By Pearly Neo contact

- Last updated on GMT

Vegan start-up Bite Society has realigned its product focus in an attempt to conquer the challenging market of Asian plant-based chocolates. ©Bite Society
Vegan start-up Bite Society has realigned its product focus in an attempt to conquer the challenging market of Asian plant-based chocolates. ©Bite Society

Related tags: vegan, Chocolate

Vegan start-up Bite Society has realigned its product focus in an attempt to conquer the challenging market of Asian plant-based chocolates.

When we last spoke​ to Bite Society Founder Simon Newstead, the firm had just launched its first products, a vegan crispy rice chocolate ball and a vegan crispy rice chocolate bar, in Australia, New Zealand and Hong Kong. Back then, Newstead had mentioned that they were looking at the China market, which they have now entered, but with a new focus and alignment.

“We have discontinued the chocolate bars because, long story short, the velocity of sales was not that impressive. [Instead], we have streamlined our product offerings to focus on the chocolate balls, and now offer two flavours of this instead,”​ Bite Society Head of Global Sales/International Business Michal Klar told FoodNavigator-Asia​.

“Now, we have both Salted Caramel Choc Balls and Original Choc Balls. We held tasting sessions with multiple flavour prototypes for customers, and the salted caramel was the flavour that received the most positive reviews, far higher than all the others, so we went with it.”

Bite Society’s products are present in Hong Kong through its exclusive distributor Green Common, and it has recently also entered China via this route, though it is available exclusively online as of now.

“The choc balls are being sold via Green Common’s special store on Tmall. This is an international platform targeting Chinese consumers, and also sells other Green Common-distributed products like Omnipork,”​ said Klar.

He added that they have also found a distributor in South Korea who is approaching retailers at the moment, but products have already been shipped over and are ‘ready-to-go’​.

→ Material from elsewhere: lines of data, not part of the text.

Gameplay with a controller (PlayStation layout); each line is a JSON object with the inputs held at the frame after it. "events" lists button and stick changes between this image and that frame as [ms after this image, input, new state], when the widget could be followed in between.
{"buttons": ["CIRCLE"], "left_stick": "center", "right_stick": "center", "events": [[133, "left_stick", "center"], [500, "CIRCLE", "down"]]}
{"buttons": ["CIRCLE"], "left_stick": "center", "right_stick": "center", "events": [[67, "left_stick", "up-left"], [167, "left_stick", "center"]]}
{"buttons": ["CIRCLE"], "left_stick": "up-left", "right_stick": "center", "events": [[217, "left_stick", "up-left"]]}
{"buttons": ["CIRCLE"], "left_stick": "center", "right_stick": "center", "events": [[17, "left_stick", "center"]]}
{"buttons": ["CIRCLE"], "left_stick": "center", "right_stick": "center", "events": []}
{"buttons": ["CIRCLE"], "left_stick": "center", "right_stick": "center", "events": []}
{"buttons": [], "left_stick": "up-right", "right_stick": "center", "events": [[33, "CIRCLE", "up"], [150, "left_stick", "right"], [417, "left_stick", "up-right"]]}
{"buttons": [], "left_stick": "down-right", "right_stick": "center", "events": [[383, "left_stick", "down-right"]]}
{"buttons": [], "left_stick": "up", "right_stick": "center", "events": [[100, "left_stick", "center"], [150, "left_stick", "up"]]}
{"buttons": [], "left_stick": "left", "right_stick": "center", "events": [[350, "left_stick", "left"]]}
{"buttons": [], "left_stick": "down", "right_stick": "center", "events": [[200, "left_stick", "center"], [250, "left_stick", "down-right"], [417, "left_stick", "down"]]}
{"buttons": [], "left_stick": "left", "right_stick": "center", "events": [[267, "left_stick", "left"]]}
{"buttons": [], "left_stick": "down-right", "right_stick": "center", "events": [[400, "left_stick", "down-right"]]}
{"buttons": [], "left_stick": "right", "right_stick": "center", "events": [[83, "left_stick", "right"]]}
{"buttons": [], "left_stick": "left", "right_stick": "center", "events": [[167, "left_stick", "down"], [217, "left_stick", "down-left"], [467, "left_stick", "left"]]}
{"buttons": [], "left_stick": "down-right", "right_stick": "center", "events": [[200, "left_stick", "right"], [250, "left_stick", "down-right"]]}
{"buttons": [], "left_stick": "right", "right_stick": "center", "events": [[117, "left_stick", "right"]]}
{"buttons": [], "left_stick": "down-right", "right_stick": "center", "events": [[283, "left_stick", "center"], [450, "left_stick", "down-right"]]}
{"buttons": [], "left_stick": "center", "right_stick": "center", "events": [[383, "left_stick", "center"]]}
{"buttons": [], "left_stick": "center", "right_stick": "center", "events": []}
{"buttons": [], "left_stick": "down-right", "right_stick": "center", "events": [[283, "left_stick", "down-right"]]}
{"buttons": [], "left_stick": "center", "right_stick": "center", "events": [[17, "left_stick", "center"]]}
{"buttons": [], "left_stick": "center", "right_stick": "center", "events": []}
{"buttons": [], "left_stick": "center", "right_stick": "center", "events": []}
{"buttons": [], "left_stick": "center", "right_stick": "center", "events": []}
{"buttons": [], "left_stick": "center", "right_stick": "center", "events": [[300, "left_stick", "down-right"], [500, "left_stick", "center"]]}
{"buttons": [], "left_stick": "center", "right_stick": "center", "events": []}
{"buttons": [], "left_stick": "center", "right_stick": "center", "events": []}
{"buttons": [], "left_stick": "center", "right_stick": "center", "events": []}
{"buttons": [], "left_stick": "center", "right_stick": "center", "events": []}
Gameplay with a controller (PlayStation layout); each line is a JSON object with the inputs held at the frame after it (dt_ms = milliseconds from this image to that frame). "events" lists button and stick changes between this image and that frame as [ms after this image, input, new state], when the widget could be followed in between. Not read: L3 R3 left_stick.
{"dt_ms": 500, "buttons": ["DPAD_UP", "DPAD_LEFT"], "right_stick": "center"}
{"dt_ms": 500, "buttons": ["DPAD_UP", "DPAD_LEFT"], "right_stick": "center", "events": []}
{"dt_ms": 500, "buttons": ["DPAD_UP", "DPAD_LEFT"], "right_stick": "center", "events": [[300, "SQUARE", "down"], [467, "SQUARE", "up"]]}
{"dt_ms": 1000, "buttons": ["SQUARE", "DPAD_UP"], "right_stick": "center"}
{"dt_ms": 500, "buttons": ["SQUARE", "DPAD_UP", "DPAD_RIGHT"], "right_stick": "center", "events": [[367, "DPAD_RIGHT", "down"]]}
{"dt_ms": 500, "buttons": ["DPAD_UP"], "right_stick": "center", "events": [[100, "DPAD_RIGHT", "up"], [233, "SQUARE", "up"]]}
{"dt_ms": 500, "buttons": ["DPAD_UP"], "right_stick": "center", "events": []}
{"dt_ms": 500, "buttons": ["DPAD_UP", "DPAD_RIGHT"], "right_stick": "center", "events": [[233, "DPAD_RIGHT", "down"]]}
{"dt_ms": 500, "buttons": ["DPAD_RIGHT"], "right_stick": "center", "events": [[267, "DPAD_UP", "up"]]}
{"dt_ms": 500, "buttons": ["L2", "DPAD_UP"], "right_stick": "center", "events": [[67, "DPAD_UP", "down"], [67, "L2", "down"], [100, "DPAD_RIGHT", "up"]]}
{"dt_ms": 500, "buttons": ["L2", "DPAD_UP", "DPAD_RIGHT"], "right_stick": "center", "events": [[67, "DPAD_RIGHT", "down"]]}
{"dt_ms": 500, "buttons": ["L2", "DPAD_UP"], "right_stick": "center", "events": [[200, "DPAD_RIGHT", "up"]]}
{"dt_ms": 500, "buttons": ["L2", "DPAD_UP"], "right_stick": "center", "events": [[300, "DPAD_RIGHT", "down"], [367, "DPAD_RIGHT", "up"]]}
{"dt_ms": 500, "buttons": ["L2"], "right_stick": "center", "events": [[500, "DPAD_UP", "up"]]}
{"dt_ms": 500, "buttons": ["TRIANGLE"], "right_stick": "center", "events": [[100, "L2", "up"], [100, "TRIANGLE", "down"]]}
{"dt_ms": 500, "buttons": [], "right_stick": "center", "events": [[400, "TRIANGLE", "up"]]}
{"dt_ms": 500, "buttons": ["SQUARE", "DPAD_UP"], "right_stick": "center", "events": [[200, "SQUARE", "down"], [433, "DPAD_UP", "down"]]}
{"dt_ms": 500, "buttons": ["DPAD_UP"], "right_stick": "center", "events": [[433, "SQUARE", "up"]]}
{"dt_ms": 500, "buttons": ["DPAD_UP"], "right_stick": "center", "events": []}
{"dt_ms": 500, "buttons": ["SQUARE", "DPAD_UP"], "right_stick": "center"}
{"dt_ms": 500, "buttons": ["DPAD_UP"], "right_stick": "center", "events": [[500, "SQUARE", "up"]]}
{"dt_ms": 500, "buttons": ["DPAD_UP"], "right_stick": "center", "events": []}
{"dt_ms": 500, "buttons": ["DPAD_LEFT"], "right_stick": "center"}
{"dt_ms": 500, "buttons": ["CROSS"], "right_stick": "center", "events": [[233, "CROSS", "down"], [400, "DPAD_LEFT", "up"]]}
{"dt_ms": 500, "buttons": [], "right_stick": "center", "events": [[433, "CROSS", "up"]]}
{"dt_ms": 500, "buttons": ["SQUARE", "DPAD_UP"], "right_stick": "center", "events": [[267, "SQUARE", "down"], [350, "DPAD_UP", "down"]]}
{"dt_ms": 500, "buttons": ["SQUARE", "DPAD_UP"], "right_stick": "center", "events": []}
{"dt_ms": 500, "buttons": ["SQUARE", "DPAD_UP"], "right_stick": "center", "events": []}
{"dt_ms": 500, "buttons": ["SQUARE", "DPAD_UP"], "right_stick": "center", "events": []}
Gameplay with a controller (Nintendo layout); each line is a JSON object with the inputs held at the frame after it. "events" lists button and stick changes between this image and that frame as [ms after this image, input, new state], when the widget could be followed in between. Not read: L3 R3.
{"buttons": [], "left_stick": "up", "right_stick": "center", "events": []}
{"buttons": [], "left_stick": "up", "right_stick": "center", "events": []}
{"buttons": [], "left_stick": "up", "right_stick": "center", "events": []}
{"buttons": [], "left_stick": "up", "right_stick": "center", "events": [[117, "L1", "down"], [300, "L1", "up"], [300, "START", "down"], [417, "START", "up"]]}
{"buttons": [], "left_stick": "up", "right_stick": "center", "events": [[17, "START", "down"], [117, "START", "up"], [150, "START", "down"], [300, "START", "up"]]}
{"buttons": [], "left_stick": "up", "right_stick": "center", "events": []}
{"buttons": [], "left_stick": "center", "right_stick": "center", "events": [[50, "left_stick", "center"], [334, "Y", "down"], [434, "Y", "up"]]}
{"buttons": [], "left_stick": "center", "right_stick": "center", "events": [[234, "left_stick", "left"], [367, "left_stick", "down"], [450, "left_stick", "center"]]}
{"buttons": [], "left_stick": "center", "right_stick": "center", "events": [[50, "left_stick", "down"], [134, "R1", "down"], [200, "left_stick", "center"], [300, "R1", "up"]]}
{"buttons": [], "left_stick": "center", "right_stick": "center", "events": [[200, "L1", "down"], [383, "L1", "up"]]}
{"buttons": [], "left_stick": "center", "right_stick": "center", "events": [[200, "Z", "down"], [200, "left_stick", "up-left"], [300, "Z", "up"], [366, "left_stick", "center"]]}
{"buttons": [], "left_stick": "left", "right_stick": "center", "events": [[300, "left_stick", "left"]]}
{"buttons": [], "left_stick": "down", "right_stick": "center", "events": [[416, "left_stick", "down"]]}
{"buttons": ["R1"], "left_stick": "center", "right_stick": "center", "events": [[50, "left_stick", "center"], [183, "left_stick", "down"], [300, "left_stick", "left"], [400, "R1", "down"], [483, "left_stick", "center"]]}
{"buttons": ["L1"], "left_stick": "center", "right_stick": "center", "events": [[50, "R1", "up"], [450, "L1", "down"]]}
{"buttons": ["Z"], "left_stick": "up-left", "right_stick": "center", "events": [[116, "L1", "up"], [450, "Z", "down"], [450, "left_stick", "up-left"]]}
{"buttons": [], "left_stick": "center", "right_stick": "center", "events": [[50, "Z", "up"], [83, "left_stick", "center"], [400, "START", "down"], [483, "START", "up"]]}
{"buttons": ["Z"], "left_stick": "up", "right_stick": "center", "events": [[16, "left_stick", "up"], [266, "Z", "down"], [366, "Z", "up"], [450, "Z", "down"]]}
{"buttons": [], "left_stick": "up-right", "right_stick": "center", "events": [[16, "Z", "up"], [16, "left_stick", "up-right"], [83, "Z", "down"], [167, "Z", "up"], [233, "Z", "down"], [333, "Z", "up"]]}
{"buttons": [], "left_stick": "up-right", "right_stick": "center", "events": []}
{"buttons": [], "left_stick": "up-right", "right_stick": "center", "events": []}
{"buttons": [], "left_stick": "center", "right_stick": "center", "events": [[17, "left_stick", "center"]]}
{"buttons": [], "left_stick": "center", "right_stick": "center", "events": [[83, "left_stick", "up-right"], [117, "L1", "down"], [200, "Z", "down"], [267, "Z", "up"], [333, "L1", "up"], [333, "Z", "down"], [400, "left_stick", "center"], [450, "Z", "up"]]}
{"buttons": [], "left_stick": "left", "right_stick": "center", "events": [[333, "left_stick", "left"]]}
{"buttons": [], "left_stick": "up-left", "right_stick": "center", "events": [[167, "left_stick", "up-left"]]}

“As for the rest of Asia, the next big market we are looking at is actually Singapore. We are actively looking for a distributor in the country,”​ Klar said.

“I really believe it is a good fit and would do well, we just need a good local partner.”

Asian market challenges

According to Klar, one of the biggest challenges Bite Society has seen in trying to crack the Asian market is that the plant-based scene is not yet quite as mature as that in Australia and New Zealand.

“In Asia, it’s still at the first wave, where people are still mostly looking at meat or dairy alternatives, direct replacements of these animal-based products. This means that retailers are still not fully aware of the vegan chocolate category just yet so we have to look at specialised ones such as Green Common for now,”​ he said.

“That said, following the pattern, chocolates are next in line and we are confident that the rise in demand is going to happen in Asia.”

That said, he maintained that the current novel coronavirus outbreak and scare has not affected operations or sales in either Hong Kong or China, so things are moving along normally at the moment.

“Maybe we had to slightly adjust our potential launch strategy in light of this, i.e. no public events or things like that, but overall we haven’t seen any direct impact,”​ Klar said.

New products and packaging

Apart from the new salted caramel flavour, Bite Society has also relaunched the original choc balls in the name of sustainability.

“It’s basically the same formulation, just in new all-recyclable packaging. All our products use recyclable packaging,”​ said Klar.

“We’ve also introduced 2kg bulk packaging to cater to bulk stores in Australia, such as Whole Foods in Victoria. This isn’t available in Asia yet, but we’re targeting supermarkets, health stores and cafes looking to offer plant-based creations such as vegan cakes and smoothies in the region.”

The team is also still working on creating a new vegan chocolate wafer product, which Klar said has seen ‘many prototypes’​ developed and already garnered very positive feedback.

“The main challenges we’re still looking at are the form factor, the weight and the packaging – which of course is related to the price. Price is very important to us, given our motto of making vegan snacks not only tasty but affordable for the public,”​ he added.